◆ Supplied material ◆

'''

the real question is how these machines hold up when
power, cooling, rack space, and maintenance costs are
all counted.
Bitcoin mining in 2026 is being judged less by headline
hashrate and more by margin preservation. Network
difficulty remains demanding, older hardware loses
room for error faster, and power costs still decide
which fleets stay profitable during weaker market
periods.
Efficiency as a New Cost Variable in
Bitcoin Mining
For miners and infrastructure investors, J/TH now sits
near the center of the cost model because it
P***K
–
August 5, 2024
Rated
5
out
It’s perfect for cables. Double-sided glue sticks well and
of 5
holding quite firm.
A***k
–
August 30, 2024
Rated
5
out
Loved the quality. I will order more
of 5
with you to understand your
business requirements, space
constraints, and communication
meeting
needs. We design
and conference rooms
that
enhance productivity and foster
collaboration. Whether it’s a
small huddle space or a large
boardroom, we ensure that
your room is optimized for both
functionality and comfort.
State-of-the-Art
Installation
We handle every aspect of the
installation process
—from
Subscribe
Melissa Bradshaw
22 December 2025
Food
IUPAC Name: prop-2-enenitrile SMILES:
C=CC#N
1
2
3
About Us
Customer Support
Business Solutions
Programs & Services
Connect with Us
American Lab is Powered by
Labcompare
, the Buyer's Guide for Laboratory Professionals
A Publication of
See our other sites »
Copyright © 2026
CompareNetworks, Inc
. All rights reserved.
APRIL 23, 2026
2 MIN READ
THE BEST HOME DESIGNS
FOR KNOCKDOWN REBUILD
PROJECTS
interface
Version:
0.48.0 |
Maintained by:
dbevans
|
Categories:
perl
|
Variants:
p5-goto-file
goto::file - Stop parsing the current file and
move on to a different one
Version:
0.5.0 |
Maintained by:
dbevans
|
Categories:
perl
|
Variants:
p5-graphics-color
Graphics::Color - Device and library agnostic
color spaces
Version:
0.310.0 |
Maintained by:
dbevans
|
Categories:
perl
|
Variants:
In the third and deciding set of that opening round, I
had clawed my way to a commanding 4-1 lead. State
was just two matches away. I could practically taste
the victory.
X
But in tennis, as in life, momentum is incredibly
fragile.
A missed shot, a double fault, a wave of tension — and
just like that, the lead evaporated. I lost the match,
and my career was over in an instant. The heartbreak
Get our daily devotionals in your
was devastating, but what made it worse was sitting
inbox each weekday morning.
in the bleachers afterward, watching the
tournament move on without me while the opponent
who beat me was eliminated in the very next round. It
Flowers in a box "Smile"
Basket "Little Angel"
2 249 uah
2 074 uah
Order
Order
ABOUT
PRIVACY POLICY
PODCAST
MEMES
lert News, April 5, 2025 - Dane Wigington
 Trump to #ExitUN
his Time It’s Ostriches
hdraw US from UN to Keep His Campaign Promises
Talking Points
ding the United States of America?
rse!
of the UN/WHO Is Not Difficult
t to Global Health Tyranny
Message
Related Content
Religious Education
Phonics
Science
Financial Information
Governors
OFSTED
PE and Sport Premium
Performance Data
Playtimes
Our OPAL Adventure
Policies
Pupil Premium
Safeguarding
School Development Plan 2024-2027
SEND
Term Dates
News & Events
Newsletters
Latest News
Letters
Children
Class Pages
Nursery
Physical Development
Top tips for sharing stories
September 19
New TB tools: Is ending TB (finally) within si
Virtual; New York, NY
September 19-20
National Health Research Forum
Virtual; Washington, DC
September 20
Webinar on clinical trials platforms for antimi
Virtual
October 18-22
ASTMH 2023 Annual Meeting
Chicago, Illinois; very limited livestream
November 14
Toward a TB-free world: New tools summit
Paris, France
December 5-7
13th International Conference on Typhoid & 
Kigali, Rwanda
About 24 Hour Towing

'''

◆ Exercise ◆
Reproduce the lines from the start of the rows above through the line containing "hashrate and more", inclusive, replacing "machines" with "rigs" and leaving everything else unchanged.

◆ Task result ◆
the real question is how these rigs hold up when
power, cooling, rack space, and maintenance costs are
all counted.
Bitcoin mining in 2026 is being judged less by headline
hashrate and more by margin preservation. Network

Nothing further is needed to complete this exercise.